Reduced Fat 2% Milk vs Original Almond Unsweetened
Wondering which one to pick? We analyzed the nutritional profile, ingredients, and vegan status to help you decide.

Reduced Fat 2% Milk

Original Almond Unsweetened
The Verdict: Which is Better?
When placing Reduced Fat 2% Milk and Original Almond Unsweetened side-by-side, the nutritional differences become quite clear. Both products cater to specific dietary needs, but picking the right one depends on whether you are prioritizing weight loss, muscle gain, or clean eating.
Reduced Fat 2% Milk is the more energy-dense option here, packing 42 more calories per 100g than Original Almond Unsweetened. If you are looking for sustained energy or fueling a workout, this higher caloric density might be an advantage.
However, watch out for the sugar content. Reduced Fat 2% Milk contains significantly more sugar (5g) compared to the milder Original Almond Unsweetened (0g). If you are monitoring your insulin levels or trying to cut down on sweets, Original Almond Unsweetened is undeniably the healthier pick.
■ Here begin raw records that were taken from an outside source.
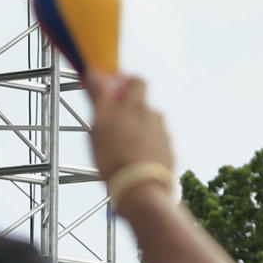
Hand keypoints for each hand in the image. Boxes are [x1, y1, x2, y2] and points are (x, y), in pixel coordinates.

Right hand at [89, 74, 174, 190]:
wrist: (141, 188)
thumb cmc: (116, 158)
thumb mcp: (98, 125)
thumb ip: (98, 97)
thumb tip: (94, 73)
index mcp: (135, 106)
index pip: (135, 81)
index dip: (124, 82)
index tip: (112, 91)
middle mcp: (153, 116)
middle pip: (142, 105)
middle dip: (129, 110)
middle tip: (113, 124)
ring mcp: (163, 134)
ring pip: (149, 126)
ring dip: (137, 132)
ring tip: (121, 150)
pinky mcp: (168, 153)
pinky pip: (156, 145)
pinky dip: (146, 149)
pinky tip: (133, 162)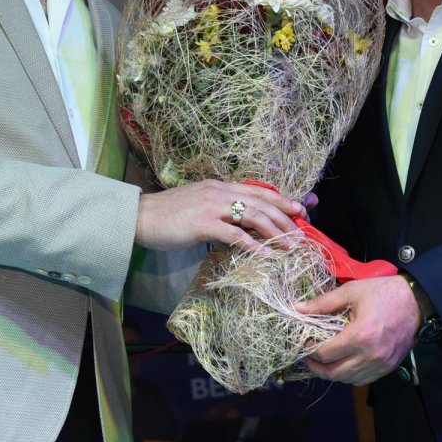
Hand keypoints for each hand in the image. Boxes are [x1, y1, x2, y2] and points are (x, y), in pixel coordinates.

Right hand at [135, 180, 300, 250]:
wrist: (140, 216)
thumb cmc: (168, 215)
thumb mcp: (199, 205)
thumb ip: (220, 210)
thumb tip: (242, 224)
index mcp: (219, 186)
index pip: (257, 190)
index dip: (281, 199)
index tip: (299, 210)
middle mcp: (219, 192)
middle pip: (261, 201)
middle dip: (285, 217)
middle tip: (301, 232)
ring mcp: (212, 207)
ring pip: (254, 216)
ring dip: (276, 231)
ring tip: (290, 245)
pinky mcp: (204, 224)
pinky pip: (236, 235)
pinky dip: (255, 245)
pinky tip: (267, 255)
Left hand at [296, 275, 419, 384]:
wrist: (416, 301)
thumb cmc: (383, 293)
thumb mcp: (351, 292)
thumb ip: (323, 303)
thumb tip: (298, 309)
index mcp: (359, 336)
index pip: (325, 353)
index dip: (310, 350)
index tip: (305, 342)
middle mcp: (370, 355)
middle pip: (334, 373)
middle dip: (317, 367)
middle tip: (309, 357)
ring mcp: (381, 364)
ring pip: (348, 380)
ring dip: (333, 373)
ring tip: (326, 361)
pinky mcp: (389, 368)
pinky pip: (363, 380)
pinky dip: (350, 376)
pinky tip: (345, 363)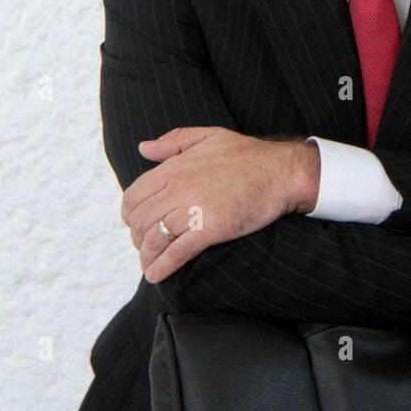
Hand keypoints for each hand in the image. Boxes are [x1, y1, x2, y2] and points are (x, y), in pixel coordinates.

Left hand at [121, 127, 319, 283]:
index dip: (129, 215)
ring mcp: (193, 208)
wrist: (280, 173)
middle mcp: (178, 187)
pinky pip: (176, 253)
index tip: (136, 224)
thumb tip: (143, 148)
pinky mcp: (210, 229)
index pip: (134, 195)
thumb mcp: (209, 136)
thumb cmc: (248, 155)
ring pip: (154, 239)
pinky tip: (156, 275)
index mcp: (175, 166)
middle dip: (137, 238)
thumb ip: (174, 140)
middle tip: (145, 246)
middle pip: (140, 220)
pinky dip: (161, 267)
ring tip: (150, 263)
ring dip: (147, 256)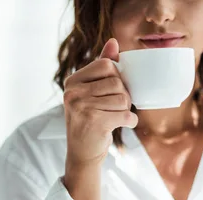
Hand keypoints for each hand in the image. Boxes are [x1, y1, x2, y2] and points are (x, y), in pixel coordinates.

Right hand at [63, 38, 137, 169]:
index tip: (111, 91)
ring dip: (126, 109)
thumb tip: (114, 42)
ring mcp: (82, 108)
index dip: (116, 77)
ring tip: (116, 117)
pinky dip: (130, 122)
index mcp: (72, 82)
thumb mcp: (90, 92)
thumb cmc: (88, 120)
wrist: (81, 154)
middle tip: (115, 108)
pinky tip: (123, 125)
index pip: (106, 65)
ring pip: (123, 99)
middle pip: (117, 83)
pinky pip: (126, 115)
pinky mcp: (95, 123)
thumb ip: (101, 67)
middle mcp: (73, 93)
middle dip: (123, 96)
Looking to build muscle? Reduced Fat 2% Milk offers a protein boost with 3.33g per 100g, outperforming Original Almond Unsweetened in this category.
Frequently Asked Questions
Which is healthier: Reduced Fat 2% Milk or Original Almond Unsweetened?
It depends on your goals. Reduced Fat 2% Milk has 54.2 calories, while Original Almond Unsweetened has 12.5 calories. Check the detailed table above for sugar and fat content.
Is Reduced Fat 2% Milk vegan?
No, Reduced Fat 2% Milk is not certified vegan.
What is the calorie difference between Reduced Fat 2% Milk and Original Almond Unsweetened?
There is a difference of 42 calories per 100g between the two products.